▶ **TASK DIRECTIONS**
Arrange everything from the start of the listing down to the line containing "Читайте также" as a JSON list of strings, one string per line, with blank lines left out.
*** Opening SUPPLIED DATA ***
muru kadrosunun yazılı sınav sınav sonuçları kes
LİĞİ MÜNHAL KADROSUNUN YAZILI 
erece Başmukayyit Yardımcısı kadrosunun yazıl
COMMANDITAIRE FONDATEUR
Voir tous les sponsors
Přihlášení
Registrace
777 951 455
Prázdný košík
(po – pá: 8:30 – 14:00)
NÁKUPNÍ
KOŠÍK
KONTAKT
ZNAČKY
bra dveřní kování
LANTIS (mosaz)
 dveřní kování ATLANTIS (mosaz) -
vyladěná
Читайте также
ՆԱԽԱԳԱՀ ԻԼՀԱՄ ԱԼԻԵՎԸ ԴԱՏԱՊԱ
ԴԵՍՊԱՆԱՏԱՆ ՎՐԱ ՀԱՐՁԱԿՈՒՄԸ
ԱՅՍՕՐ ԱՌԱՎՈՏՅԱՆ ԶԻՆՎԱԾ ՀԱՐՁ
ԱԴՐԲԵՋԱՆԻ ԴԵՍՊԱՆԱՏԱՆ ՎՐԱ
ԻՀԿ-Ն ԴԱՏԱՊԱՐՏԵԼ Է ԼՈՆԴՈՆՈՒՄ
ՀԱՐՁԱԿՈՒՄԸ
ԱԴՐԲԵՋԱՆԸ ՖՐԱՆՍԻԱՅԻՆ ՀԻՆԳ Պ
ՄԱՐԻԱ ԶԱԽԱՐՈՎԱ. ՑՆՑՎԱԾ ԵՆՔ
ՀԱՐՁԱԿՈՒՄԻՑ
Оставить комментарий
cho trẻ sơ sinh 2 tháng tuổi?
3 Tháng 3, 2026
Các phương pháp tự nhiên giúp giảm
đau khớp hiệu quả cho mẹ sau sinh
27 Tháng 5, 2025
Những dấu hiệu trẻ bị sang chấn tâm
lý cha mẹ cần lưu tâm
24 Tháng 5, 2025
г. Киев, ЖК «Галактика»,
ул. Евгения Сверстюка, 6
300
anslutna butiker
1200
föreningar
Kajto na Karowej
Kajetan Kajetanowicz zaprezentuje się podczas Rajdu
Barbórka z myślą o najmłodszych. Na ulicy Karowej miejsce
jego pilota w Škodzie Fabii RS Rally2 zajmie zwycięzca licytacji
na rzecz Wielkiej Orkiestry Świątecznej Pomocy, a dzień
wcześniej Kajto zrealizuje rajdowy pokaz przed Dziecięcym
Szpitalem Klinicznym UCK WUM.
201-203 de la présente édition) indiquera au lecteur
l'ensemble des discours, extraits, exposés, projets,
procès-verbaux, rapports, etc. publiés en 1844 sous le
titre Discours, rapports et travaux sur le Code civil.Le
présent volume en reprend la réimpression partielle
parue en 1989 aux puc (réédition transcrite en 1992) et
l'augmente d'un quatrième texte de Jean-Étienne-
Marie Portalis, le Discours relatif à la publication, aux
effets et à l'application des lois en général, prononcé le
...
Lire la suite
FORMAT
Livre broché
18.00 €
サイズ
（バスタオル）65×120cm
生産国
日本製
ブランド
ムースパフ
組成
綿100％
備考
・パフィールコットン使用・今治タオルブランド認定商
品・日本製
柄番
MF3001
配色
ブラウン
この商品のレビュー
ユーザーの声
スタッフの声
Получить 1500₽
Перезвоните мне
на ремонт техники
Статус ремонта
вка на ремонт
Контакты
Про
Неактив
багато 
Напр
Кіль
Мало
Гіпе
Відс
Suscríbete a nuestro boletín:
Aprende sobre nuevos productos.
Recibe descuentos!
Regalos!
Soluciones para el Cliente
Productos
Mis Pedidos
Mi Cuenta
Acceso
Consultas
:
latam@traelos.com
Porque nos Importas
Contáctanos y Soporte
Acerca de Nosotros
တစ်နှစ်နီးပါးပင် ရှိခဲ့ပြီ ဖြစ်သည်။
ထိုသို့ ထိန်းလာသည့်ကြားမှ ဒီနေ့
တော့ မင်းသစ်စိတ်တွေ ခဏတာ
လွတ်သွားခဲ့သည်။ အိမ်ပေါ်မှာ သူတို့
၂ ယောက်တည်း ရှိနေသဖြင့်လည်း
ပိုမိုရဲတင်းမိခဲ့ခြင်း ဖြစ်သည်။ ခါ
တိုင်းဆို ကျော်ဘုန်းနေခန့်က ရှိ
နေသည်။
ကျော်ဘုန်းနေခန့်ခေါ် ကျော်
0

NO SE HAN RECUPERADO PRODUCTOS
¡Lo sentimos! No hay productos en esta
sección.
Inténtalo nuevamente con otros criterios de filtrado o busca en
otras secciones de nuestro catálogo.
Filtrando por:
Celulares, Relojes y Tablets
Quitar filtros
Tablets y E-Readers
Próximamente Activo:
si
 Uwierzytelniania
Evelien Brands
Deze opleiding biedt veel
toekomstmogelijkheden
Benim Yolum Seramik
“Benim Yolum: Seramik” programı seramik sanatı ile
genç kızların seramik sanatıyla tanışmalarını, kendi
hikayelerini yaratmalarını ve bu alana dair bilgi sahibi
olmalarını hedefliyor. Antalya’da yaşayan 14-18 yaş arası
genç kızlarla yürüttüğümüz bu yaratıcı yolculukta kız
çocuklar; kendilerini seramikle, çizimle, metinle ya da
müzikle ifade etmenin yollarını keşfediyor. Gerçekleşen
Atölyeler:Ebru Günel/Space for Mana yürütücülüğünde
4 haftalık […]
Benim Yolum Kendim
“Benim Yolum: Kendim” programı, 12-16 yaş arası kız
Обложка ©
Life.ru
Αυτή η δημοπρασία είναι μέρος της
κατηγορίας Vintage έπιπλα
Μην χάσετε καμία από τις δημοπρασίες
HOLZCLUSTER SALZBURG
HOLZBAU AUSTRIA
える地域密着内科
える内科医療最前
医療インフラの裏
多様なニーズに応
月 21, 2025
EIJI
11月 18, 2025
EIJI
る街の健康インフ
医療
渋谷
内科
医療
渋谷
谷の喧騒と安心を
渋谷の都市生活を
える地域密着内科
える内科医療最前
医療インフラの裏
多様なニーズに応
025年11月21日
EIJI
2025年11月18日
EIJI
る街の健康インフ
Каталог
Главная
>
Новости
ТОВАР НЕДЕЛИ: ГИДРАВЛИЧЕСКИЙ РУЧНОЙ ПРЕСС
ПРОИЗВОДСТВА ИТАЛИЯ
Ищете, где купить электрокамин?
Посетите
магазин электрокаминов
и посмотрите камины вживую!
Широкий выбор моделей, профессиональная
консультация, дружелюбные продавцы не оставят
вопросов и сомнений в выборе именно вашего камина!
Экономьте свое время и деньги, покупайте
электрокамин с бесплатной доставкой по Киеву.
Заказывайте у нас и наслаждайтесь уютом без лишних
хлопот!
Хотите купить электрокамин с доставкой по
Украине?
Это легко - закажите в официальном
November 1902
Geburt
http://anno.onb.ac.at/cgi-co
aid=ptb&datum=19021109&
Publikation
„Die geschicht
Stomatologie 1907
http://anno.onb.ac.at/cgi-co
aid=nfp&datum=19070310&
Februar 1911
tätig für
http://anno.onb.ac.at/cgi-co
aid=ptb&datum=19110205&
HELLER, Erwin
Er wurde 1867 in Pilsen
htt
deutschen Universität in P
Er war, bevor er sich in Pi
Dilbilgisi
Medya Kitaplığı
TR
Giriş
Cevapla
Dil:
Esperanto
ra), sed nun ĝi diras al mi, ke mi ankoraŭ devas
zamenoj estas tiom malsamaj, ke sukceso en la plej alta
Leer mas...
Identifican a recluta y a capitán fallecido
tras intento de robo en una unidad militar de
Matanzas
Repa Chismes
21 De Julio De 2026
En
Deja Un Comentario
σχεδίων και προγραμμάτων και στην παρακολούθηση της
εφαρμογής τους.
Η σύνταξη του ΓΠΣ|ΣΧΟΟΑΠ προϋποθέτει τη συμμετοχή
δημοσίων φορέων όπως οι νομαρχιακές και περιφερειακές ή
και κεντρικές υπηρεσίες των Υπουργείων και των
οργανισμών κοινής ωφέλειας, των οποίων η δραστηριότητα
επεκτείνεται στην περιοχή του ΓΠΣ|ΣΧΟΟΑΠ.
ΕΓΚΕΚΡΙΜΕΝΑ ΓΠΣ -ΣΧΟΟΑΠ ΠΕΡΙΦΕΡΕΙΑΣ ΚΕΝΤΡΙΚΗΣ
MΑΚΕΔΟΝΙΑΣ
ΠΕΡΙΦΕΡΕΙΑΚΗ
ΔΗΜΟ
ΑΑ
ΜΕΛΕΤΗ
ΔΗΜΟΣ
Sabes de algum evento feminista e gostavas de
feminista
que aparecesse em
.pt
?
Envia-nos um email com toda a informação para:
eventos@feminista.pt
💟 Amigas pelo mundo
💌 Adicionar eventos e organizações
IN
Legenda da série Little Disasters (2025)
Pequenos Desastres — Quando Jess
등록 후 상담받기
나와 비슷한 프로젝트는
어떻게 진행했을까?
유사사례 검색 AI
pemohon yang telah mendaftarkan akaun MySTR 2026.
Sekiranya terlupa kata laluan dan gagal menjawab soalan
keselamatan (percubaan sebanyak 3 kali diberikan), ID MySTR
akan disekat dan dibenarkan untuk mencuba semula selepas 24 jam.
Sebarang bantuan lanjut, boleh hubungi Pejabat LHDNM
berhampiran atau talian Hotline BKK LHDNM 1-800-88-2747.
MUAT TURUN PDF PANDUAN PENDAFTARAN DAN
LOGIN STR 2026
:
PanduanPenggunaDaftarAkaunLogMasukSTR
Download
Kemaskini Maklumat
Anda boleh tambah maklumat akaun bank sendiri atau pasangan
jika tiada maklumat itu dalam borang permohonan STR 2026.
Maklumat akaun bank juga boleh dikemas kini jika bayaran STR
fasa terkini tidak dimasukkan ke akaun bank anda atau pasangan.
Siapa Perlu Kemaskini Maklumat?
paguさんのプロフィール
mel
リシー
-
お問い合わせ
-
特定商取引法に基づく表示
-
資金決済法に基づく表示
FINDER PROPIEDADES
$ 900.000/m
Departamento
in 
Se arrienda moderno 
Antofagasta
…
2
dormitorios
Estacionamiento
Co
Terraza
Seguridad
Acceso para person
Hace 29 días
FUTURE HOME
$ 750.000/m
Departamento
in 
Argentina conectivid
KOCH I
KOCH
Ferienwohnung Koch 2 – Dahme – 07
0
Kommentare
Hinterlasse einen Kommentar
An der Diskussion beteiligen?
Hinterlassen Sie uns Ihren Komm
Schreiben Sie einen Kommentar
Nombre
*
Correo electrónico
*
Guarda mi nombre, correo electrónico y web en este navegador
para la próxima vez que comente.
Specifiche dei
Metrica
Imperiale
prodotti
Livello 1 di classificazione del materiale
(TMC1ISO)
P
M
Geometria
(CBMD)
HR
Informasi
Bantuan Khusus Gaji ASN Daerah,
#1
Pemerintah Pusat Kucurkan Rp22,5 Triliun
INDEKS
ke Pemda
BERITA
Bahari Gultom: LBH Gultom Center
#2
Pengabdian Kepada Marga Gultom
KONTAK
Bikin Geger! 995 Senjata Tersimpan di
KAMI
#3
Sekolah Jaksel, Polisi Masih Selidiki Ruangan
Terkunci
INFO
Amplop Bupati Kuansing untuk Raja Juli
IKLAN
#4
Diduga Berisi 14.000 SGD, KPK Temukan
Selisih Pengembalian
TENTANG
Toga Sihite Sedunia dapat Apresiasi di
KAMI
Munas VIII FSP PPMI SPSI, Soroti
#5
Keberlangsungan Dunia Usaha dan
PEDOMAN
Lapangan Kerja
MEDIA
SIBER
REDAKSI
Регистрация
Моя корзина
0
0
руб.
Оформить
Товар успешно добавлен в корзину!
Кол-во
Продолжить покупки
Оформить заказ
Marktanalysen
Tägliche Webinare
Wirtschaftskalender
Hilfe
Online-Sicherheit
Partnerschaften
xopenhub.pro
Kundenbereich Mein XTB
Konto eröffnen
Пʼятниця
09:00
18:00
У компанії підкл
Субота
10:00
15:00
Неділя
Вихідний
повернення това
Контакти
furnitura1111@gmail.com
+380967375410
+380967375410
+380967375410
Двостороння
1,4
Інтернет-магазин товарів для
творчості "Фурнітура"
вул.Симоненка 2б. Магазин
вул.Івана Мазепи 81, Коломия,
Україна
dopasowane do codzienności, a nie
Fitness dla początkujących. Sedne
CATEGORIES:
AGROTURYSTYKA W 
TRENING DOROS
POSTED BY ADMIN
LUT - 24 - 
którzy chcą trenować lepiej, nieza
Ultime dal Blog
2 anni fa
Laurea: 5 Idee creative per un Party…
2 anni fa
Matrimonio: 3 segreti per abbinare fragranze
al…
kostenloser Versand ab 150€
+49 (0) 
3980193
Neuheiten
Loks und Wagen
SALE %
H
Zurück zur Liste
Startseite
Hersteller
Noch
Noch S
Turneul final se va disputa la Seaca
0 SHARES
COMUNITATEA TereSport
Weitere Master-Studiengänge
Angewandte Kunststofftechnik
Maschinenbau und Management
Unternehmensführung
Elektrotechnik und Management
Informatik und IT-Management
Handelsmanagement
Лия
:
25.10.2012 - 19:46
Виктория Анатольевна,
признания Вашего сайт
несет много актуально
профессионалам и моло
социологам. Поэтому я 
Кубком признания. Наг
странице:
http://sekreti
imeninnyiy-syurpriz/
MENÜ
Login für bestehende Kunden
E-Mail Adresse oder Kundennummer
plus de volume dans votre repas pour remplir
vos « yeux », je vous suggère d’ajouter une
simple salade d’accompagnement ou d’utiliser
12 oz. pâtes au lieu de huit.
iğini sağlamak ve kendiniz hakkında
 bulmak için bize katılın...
*** Closing SUPPLIED DATA ***
▶ **EXERCISE RESULT**
[
  "muru kadrosunun yazılı sınav sınav sonuçları kes",
  "LİĞİ MÜNHAL KADROSUNUN YAZILI ",
  "erece Başmukayyit Yardımcısı kadrosunun yazıl",
  "COMMANDITAIRE FONDATEUR",
  "Voir tous les sponsors",
  "Přihlášení",
  "Registrace",
  "777 951 455",
  "Prázdný košík",
  "(po – pá: 8:30 – 14:00)",
  "NÁKUPNÍ",
  "KOŠÍK",
  "KONTAKT",
  "ZNAČKY",
  "bra dveřní kování",
  "LANTIS (mosaz)",
  " dveřní kování ATLANTIS (mosaz) -",
  "vyladěná",
  "Читайте также"
]